Glenn Sumi reviews the film for Toronto’s weekly entertainment magazine Now, giving the film 3/5 stars. “You won’t want to eat sushi after watching Rupert Murray’s stomach-churning doc about the greedy corporations rapidly depleting the oceans of fish.

“If the findings in the film, based on UK journalist Charles Clover’s whistle-blowing book, are correct, the seas will be empty of our finned friends by 2050.”

Chicago Reader blog carries a short but very complimentary review of the film. Andrea Gonvall says: “This is advocacy filmmaking at its finest, thoroughly researched and beautifully shot.”

James Verniere in the Boston Globe says the film needs a ’star’, though, strangely, he also questions why Ted Danson was involved. He writes:

“The film argues with tremendous authority that, driven by greed, the world’s high-tech fishing industry is systematically reducing sea life and will eventually render it extinct.”

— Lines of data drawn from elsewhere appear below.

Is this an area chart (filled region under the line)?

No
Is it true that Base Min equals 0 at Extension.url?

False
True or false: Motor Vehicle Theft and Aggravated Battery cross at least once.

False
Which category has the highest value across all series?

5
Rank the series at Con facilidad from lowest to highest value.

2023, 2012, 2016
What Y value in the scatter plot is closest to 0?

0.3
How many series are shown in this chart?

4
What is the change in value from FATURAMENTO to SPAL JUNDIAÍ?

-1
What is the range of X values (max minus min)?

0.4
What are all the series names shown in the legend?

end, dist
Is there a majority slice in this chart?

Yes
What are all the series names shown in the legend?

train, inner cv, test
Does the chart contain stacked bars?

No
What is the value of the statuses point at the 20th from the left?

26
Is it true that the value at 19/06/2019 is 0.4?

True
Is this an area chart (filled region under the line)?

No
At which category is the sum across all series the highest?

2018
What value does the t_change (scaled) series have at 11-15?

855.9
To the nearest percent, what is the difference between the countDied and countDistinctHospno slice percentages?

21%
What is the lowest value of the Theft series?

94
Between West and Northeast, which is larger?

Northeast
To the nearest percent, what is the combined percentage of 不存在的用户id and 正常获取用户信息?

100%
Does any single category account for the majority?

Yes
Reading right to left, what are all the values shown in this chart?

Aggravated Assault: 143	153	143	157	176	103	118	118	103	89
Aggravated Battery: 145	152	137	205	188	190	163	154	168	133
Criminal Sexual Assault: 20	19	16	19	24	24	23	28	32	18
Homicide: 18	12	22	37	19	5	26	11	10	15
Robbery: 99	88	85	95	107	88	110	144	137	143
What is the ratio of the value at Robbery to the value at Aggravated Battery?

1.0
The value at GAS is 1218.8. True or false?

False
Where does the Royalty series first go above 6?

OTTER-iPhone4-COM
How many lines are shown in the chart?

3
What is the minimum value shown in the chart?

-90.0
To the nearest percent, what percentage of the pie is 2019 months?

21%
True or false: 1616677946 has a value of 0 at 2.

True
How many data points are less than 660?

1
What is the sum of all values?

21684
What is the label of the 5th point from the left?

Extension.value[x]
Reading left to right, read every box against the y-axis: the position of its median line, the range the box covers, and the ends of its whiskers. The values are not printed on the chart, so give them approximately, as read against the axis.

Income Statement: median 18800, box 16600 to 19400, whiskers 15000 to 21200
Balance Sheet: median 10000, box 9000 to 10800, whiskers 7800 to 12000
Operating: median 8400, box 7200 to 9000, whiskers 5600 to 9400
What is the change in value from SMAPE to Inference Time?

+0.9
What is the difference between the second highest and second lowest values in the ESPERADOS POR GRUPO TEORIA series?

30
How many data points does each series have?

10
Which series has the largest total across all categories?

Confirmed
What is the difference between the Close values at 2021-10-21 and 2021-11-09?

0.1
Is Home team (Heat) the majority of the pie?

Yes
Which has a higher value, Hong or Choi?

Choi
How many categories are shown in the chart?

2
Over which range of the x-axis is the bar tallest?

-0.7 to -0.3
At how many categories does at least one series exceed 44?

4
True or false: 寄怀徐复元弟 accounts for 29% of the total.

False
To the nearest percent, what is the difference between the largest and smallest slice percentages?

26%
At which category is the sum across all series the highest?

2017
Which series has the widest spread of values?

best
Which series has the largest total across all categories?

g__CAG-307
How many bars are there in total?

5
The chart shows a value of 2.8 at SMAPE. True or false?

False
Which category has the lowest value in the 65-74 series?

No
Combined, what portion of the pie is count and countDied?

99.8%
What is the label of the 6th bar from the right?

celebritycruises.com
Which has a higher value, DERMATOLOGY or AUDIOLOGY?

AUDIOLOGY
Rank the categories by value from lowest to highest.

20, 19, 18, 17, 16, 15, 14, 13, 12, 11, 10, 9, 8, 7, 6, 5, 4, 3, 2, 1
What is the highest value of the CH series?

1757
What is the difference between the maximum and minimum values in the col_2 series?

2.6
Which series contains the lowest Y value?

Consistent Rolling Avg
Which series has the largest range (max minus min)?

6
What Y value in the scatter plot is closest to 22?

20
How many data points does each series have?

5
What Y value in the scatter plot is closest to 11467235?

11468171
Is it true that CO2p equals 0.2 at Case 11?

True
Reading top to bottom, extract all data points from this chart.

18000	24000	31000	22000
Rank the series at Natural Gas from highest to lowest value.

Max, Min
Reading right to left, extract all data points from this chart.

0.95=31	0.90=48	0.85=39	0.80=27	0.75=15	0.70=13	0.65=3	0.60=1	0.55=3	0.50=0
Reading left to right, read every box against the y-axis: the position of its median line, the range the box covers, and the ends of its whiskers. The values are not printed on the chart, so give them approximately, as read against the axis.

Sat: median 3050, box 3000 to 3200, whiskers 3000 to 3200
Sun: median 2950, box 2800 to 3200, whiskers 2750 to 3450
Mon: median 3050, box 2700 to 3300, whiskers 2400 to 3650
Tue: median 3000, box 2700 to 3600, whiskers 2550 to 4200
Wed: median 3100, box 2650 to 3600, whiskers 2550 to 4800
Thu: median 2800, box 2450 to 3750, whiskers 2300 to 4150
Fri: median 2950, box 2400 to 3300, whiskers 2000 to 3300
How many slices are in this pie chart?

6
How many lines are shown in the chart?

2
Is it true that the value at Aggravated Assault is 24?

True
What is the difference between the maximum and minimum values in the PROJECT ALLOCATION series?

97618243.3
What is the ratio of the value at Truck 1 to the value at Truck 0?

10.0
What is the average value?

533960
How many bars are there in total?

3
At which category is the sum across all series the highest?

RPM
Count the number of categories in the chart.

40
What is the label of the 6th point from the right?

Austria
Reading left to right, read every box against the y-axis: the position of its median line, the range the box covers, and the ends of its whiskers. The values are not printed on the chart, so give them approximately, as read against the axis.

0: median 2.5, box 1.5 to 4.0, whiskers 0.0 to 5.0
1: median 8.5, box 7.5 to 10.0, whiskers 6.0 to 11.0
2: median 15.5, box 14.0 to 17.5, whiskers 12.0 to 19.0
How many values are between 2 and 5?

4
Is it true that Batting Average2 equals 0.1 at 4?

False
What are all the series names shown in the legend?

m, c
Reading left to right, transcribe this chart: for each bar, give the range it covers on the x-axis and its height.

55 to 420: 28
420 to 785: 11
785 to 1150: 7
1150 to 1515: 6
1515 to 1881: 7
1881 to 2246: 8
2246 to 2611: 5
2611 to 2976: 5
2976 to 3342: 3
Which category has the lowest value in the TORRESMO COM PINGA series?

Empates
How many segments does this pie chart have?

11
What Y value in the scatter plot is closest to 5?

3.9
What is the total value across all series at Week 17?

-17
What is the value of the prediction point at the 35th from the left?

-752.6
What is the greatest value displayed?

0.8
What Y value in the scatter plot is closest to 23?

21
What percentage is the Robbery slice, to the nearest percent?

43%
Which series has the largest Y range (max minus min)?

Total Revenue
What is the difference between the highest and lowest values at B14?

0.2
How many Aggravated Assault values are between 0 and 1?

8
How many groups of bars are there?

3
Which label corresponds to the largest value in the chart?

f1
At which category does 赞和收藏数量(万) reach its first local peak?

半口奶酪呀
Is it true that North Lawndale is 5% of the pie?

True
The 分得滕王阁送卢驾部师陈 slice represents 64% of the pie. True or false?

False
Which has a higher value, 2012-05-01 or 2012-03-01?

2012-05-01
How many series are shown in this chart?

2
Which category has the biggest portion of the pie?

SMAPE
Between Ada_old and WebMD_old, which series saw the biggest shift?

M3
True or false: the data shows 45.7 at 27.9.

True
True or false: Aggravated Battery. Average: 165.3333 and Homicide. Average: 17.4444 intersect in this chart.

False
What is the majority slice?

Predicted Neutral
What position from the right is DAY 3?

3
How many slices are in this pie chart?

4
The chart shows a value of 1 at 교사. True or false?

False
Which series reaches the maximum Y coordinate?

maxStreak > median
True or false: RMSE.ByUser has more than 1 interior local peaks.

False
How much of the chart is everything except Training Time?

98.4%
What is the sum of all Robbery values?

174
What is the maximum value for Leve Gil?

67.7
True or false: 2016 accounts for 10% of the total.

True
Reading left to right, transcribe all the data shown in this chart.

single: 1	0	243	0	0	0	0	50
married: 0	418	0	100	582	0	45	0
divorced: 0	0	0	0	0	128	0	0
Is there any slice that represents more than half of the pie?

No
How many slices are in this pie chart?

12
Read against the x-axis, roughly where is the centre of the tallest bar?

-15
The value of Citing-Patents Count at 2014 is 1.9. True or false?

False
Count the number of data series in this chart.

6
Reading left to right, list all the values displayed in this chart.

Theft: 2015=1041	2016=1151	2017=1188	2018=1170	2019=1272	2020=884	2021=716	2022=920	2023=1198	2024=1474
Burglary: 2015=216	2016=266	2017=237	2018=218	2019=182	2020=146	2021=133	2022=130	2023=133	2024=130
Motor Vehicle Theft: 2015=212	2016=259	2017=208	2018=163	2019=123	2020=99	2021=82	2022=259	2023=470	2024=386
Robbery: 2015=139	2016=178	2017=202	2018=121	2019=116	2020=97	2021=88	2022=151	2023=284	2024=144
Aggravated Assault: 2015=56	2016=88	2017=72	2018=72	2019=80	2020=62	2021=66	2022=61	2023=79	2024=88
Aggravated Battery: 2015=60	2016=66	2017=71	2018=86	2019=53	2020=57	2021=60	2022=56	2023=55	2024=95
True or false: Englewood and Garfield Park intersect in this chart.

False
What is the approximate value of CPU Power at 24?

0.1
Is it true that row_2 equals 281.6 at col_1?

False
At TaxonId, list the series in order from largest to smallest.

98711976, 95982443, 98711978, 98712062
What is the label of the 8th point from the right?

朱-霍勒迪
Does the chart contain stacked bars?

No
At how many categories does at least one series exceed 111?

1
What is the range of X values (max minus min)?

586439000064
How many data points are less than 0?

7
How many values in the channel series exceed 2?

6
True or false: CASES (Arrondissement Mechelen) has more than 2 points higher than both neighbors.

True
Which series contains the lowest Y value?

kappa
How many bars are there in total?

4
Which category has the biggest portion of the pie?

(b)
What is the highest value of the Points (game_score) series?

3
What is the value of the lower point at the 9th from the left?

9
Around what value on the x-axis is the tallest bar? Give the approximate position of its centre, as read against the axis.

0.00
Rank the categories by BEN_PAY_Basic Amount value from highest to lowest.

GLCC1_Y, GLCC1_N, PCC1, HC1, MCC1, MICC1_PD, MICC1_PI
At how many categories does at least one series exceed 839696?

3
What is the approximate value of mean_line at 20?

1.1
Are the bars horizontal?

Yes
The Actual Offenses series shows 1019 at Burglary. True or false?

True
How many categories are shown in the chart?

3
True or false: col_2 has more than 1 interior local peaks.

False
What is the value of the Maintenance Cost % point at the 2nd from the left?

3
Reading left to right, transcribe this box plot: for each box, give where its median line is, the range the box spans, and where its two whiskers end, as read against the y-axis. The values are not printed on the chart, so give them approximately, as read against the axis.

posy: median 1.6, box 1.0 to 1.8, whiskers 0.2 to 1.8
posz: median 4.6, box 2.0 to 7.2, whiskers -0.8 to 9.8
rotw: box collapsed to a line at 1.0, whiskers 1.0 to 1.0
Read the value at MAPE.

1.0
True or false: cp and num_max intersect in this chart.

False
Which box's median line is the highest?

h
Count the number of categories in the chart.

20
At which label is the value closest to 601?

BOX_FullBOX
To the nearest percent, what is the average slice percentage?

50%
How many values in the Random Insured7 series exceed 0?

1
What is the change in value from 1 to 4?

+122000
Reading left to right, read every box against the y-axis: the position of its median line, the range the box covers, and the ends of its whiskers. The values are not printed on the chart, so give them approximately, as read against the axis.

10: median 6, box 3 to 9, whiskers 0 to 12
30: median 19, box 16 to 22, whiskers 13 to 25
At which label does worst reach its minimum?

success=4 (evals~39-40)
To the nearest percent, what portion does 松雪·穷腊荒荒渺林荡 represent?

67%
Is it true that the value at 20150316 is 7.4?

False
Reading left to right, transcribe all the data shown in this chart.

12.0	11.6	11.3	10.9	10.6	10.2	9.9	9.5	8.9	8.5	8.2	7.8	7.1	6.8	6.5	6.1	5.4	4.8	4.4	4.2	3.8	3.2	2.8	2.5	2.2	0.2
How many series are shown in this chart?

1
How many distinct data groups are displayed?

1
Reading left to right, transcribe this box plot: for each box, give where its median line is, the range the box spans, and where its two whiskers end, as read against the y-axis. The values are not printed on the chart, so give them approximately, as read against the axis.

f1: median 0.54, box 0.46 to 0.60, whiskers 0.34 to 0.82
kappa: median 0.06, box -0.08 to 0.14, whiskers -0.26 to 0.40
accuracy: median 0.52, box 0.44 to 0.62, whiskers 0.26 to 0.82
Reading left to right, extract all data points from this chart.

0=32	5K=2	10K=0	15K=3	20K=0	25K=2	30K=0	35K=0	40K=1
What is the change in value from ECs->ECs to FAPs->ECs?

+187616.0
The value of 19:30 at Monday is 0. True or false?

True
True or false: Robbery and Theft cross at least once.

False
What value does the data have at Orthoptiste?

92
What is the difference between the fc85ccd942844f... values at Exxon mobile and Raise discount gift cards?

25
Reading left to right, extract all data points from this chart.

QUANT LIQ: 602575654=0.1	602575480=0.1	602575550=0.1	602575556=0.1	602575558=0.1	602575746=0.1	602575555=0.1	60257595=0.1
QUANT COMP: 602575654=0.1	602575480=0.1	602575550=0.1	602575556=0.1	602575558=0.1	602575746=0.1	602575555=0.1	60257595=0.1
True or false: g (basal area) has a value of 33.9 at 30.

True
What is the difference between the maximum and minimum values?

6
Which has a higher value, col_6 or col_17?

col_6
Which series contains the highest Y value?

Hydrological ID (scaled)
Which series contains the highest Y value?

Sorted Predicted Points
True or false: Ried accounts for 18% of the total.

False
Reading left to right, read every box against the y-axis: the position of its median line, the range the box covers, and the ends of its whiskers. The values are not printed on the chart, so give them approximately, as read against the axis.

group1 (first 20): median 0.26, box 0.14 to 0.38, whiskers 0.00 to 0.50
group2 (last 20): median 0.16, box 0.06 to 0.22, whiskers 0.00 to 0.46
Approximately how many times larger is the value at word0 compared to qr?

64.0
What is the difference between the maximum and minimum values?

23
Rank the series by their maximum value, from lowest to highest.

And in a less-than-complimentary review, Boston.com claims the film is overloaded with data. But Wesley Morris does write:

“The movie is most effective when it applies statistics to actual cases and people.

“We meet a Senegalese fisherman having a hard time competing with the resources and evil relentlessness of certain industrial fisheries. You could make an entire film about that.”

The Boston Phoenix gives the film 3/4 in its review by Gerald Peary. He says: “Eating fish is great for you — but it’s a different story for the poor fish.

“That’s the semi-doomsday message from Rupert Murray’s documentary call to action, which roams the globe to show how the overfishing of our oceans by greedy multinationals has endangered popular species like bluefin tuna, marlin, and Atlantic salmon.”

The decision by Raymond Blanc, the world-famous chef, to serve only sustainable seafood at his restaurant, Le Manoir aux Quat’Saisons, is covered by Susie Mesure in The Independent.

The End of the Live gets a credit for raising the issue of sustainability: “The plight of overfished species has grabbed the public’s attention in recent weeks, helped by a new film dubbed the “Inconvenient Truth of the oceans” at the Sundance Film Festival.”

Following up on the panel discussion at a recent Seattle screening, Wendy Ysasi, on the Collaborative Methods blog, questions why toxic chemicals in fish were not mentioned in the film. She is not particularly satisfied with the response her question gets.